Several companies that sell products with cannabidiol, or CBD, are facing scrutiny from the Federal Trade Commission for advertising them as treatments for diseases and serious medical conditions without evidence to support the claims.
The FTC said Tuesday that it has issued warnings to three companies that sell CBD "gummies," tinctures, oils, capsules and creams, though the agency didn't identify the firms. The businesses were given 15 days to inform regulators how they were addressing their concerns, which could lead to legal action and an order to refund consumers.
One company touted CBD as working "like magic," and better than prescription opioid painkillers to relieve pain, according to an FTC statement. To support its claims that CBD had been "clinically proven" to treat cancer, Alzheimer's, multiple sclerosis and other conditions, the company "states it has participated in 'thousands of hours of research' with Harvard researchers," the agency said.
Another company advertises CBD as a "miracle pain remedy" for acute and chronic pain, including pain from cancer treatment and arthritis. Its website claims CBD products are proven treatments for a range of afflictions, from bipolar disorder to traumatic brain injuries and AIDS.
The third company promotes CBD gummies as highly effective at treating "the root cause of most major degenerative diseases, including arthritis, heart disease, fibromyalgia, cancer, asthma and a wide spectrum of autoimmune disorders," according to the FTC.
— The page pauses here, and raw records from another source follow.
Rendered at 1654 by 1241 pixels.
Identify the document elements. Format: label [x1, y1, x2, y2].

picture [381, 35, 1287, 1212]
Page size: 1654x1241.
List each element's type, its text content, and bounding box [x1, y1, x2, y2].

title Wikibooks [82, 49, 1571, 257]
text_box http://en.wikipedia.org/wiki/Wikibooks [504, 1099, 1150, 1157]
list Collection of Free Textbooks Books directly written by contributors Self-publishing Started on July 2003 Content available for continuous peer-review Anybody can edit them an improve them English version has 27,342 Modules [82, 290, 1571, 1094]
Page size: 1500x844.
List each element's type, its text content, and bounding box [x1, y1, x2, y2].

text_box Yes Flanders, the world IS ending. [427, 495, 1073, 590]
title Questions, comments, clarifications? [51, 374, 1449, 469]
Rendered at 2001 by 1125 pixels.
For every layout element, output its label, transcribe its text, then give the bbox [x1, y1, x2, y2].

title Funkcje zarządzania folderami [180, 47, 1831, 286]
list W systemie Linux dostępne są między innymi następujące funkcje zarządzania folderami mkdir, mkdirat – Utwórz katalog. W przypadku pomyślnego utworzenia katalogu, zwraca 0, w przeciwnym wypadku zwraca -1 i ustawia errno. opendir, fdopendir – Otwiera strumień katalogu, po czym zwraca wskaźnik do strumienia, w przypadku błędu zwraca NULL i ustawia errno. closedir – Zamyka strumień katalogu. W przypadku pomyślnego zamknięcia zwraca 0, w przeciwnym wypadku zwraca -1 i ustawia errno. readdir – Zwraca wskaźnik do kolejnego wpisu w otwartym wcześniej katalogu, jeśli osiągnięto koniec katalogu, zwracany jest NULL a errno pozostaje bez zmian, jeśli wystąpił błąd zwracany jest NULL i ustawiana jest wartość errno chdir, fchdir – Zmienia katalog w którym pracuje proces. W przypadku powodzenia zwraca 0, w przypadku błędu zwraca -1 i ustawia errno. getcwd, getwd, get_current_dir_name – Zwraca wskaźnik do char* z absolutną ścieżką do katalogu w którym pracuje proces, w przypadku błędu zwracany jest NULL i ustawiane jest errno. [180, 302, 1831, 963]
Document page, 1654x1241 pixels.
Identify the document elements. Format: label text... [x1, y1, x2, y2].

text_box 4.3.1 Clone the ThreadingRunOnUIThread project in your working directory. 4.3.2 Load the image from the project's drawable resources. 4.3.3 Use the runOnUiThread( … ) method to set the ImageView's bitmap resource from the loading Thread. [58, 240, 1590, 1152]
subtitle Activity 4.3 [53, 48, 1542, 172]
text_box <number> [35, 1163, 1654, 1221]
The U.S. Food and Drug Administration and the FTC sent similar warning letters in April to Nutra Pure, PotNetwork Holds and Advanced Pain, alleging they made false claims about their CBD products.
A chemical compound derived from the cannabis plant, CBD does not get people high, and some believe it helps curb a range of ailments. Last year the U.S. market for CBD products, but it's likely to expand to $22 billion in as little as five years, according to the Brightfield Group, a market research company that tracking CBD sales.